BEGIN Text excerpt

To further investigate the FRP functioning in vivo, we examined the dependence of fluorescence recovery rate on the OCPR–PBs concentration (Fig. 5b). The measured curves exhibit sigmoidal shape and two deflection points, that, according to the enzyme catalysis literature, corresponds to allosteric functioning of an enzyme. This pattern means that an enzyme is capable of changing its properties, such as its oligomeric state, during the time course of product formation. Another feature of the allosteric influence is that it becomes less pronounced at elevated temperatures (Teipel and Koshland 1969), that is also shown in Fig. 5b.

The FRP normally exists in the dimeric form, while upon interaction with the OCPR it forms monomers (Sluchanko et al. 2017). We propose the following working model to explain the non-linear kinetics of PBs fluorescence recovery. Dimers and monomers of the FRP have different affinity to the OCPR–PBs complex. In this case, the FRP, mainly existing in dimeric form, forms complexes with the OCPR–PBs with lower affinity, and after that all dimeric FRP splits into bound and free monomeric fractions. We also note that the sigmoidal shape of PBs fluorescence recovery curve, which is observed at high quenching levels (see e.g., the curve corresponding to 56% quenching in Fig. 5a), can be explained as a consequence of dimer–monomer transition of the FRP, which accompanies its interaction with the OCP–PBs complexes. Following this, free FRP is mainly in the monomeric form, and the FRP binding to the OCP–PBs complexes occurs with the higher rates, which correspond to the FRP monomers. Finally, when PBs fluorescence approaches its complete recovery, dimers of the FRP start to reappear, thus slowing down the reaction rate again. This hypothesis explains the behavior of PBs fluorescence recovery (Fig. 5b) and strong non-linearity (Fig. 5c); however, further research is necessary to prove this model.

END Text excerpt
BEGIN Records supplied

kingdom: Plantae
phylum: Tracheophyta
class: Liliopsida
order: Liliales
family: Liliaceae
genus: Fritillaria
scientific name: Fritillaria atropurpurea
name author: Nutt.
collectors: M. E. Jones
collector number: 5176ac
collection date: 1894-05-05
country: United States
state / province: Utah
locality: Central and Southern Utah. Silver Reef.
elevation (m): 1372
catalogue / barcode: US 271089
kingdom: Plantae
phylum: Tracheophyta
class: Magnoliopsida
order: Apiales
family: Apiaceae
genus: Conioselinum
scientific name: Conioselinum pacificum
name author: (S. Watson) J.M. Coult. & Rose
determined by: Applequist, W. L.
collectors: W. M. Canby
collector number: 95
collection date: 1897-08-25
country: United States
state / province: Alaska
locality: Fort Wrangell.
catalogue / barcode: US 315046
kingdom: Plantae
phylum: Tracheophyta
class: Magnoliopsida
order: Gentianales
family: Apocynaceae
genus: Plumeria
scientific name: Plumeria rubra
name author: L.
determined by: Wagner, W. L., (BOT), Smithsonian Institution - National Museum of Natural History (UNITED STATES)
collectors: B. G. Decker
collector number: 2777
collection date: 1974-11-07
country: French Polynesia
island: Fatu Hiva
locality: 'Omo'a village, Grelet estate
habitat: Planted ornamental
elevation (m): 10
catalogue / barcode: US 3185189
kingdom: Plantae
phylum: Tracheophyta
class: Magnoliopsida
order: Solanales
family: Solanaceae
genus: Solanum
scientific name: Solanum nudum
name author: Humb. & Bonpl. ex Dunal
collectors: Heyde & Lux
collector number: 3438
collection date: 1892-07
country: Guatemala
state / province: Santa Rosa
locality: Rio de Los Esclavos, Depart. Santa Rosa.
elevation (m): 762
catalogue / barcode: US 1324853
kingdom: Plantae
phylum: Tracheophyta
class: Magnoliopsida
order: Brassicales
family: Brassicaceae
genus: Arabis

END Records supplied

Problem requirements = Could you rewrite the excerpt on FRP, starting at "To further investigate" and ending at "shown in Fig. 5b.", substituting "protein" for "enzyme"? The data here are separate material from the excerpt on FRP.

Your response =
To further investigate the FRP functioning in vivo, we examined the dependence of fluorescence recovery rate on the OCPR–PBs concentration (Fig. 5b). The measured curves exhibit sigmoidal shape and two deflection points, that, according to the protein catalysis literature, corresponds to allosteric functioning of an protein. This pattern means that an protein is capable of changing its properties, such as its oligomeric state, during the time course of product formation. Another feature of the allosteric influence is that it becomes less pronounced at elevated temperatures (Teipel and Koshland 1969), that is also shown in Fig. 5b.